You might think that’s wise, or you might think it’s cynical — or maybe a bit of both. Personally, I wouldn’t want to give up completely on the idea that kids should be able to look up to adults outside their families. After all, I’m the executive director of an organization that gives adults a chance to serve kids — and to mentor them.  

I’ve seen how much it matters when adults help young people develop leadership skills. In fact, I was a member of Key Club, our service program for high school students, so I know the importance of a good example from that perspective too.

But now that I’m in a leadership role among professionals and accomplished adults myself, I wonder if we need to ask the question from a different angle: Who needs a role model?

The answer: everybody, really. Because it isn’t just wide-eyed kids who take their cues from others.  

When it comes to your company, your club, your department — whatever group you’ve been entrusted to lead — people learn from you what standard they’re expected to live up to. Or what they can get away with.  

Of course, that also gives people on the outside a sense of the culture inside — the ethics and values and overall effectiveness.
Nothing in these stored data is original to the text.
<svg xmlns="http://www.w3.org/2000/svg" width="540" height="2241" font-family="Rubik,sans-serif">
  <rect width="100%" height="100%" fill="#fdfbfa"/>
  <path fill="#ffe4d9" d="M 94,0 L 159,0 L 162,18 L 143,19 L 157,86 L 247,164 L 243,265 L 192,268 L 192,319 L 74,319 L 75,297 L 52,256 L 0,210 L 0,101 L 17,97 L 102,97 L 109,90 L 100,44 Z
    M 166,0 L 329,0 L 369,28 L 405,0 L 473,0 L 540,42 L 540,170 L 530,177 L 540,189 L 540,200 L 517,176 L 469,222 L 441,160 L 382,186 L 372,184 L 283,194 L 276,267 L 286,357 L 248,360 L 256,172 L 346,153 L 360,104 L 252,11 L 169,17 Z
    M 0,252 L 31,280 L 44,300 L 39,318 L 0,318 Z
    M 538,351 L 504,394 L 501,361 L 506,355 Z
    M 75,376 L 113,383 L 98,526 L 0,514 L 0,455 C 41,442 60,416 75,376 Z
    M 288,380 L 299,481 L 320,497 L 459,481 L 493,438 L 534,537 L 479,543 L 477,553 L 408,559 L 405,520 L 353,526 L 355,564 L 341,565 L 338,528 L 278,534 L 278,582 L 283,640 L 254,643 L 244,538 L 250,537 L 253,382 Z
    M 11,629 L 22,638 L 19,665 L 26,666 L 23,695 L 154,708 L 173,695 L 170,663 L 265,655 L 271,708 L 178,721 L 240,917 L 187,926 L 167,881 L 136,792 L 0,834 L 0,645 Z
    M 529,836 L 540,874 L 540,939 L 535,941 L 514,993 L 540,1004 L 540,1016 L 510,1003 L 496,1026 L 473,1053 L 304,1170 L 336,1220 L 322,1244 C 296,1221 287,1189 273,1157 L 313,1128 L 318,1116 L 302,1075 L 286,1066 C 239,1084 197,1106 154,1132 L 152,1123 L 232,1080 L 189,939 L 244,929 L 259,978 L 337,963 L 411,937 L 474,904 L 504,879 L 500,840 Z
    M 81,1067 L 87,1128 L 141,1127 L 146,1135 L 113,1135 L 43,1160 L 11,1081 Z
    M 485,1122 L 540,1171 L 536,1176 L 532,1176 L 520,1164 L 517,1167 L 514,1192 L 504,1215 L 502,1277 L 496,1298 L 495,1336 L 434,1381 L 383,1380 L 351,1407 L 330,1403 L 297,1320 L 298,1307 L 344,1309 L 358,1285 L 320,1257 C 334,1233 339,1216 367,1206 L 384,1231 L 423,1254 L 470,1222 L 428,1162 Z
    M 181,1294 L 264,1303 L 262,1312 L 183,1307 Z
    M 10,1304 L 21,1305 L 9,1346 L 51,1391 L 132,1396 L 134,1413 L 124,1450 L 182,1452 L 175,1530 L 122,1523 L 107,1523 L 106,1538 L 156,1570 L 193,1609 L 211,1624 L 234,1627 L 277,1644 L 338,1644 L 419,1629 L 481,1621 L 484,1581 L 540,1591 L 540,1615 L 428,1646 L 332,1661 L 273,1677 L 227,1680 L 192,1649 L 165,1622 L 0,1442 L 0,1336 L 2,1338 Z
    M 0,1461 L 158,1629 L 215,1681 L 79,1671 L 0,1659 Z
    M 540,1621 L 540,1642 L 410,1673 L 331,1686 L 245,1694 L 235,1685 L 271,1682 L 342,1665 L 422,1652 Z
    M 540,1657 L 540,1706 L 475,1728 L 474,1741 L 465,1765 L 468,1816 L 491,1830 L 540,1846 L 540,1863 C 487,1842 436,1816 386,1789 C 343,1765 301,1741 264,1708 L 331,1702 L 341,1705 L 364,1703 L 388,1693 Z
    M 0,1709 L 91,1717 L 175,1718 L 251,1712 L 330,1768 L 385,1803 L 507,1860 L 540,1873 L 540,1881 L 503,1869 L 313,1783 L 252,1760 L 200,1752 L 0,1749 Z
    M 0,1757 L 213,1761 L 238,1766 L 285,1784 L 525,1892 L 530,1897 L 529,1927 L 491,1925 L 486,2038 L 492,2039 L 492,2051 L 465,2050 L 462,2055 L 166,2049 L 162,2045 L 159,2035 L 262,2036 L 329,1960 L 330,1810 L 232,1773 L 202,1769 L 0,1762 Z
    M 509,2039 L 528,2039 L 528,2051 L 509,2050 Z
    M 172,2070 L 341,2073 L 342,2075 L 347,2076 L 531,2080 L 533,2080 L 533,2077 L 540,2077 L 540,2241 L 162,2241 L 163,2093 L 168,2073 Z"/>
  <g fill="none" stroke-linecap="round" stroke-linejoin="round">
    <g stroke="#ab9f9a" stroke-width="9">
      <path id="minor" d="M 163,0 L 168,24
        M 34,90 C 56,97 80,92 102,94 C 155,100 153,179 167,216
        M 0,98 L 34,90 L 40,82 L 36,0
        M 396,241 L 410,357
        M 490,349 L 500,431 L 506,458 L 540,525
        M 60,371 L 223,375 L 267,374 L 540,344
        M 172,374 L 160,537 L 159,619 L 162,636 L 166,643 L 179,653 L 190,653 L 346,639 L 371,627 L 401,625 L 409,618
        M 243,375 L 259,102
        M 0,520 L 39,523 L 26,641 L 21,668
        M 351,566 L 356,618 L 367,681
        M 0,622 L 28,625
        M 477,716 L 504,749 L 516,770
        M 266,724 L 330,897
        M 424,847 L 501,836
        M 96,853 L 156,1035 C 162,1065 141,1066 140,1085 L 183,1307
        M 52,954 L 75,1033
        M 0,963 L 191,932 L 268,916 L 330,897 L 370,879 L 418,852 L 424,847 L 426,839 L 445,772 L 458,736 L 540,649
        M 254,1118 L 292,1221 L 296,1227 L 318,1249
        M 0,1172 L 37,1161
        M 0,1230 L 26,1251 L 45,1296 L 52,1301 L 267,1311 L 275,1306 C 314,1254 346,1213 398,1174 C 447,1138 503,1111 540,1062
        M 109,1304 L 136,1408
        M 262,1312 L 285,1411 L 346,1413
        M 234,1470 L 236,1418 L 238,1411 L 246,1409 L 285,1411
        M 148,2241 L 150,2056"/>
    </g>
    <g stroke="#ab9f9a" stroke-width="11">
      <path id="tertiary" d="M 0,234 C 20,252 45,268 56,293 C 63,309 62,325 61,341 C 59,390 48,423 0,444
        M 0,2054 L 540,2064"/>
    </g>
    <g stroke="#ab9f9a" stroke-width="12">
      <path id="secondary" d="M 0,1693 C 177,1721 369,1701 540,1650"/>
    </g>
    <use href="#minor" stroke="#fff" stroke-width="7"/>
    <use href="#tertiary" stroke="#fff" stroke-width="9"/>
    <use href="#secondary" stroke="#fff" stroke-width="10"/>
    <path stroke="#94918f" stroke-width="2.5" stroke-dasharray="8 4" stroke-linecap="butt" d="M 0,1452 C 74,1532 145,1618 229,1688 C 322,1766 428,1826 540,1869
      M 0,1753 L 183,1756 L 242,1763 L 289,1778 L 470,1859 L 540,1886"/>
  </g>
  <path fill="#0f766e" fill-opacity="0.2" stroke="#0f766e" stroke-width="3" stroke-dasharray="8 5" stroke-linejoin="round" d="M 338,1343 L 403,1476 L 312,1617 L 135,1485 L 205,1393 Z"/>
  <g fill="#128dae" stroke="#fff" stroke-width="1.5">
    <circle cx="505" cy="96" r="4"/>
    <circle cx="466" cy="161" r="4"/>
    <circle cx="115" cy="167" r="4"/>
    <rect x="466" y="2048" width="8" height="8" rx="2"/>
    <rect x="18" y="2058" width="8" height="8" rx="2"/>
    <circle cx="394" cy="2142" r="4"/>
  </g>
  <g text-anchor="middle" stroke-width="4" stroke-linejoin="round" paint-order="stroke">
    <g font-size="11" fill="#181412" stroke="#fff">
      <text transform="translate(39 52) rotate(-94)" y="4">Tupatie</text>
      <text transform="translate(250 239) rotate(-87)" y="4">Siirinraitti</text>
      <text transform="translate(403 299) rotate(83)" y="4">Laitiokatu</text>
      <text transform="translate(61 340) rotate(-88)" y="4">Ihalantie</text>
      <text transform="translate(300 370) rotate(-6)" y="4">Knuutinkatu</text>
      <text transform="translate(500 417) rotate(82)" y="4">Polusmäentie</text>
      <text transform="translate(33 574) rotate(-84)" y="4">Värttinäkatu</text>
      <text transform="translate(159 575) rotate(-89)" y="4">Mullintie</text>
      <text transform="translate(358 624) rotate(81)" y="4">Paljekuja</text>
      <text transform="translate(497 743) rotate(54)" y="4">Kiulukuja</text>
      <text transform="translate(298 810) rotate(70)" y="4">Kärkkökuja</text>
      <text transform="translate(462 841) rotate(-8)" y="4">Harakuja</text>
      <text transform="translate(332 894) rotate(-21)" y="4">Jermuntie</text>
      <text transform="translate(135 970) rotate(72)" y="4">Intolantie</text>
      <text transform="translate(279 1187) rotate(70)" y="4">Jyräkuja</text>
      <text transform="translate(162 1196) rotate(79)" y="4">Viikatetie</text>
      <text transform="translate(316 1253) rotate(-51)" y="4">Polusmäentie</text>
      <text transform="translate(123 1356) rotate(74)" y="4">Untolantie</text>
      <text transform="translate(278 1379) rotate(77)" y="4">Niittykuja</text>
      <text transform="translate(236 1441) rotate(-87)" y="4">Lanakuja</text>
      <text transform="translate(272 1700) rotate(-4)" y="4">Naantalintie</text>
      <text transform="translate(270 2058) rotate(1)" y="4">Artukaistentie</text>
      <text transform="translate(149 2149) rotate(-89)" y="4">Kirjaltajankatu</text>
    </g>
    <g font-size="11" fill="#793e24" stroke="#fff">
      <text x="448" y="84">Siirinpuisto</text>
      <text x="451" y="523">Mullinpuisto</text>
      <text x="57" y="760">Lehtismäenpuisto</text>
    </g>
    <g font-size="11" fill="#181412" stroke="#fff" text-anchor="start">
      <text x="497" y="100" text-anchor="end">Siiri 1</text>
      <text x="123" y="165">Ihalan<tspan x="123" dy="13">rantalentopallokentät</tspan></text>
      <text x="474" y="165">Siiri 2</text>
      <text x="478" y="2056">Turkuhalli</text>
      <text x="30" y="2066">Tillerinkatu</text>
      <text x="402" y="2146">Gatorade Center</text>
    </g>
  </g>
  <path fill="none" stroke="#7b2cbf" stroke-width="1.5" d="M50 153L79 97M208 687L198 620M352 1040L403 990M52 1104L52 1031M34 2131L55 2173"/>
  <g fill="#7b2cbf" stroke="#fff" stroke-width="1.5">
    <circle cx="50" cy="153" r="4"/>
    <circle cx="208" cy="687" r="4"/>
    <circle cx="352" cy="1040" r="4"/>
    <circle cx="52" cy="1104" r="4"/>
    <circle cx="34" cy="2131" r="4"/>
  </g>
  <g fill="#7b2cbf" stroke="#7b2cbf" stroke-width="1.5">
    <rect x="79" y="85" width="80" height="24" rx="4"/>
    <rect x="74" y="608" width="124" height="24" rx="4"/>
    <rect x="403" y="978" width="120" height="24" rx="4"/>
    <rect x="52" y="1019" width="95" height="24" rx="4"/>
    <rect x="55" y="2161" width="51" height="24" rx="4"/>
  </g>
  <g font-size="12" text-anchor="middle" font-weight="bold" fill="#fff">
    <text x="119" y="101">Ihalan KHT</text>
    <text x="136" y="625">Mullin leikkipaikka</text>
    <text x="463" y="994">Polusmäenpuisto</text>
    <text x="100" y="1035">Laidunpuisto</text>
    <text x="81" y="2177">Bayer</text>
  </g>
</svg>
Because it’s not just embodied in your officially declared principles. It’s in the way you live up to them, day by day.  

For me, that’s a good definition of a role model — one worth remembering in my own work. Am I the kind of leader I’d want to work with? It’s a good question for each of us to stop and ask ourselves. If you’re like me, you prefer to think the answer is yes. But that much is up to us.  

As leaders, we establish the tone. An important part of our responsibility is to make it the right one.

Stan D. Soderstrom is the executive director of Kiwanis International and the Kiwanis Children’s Fund. His background includes global and community-based work in the public and private sectors.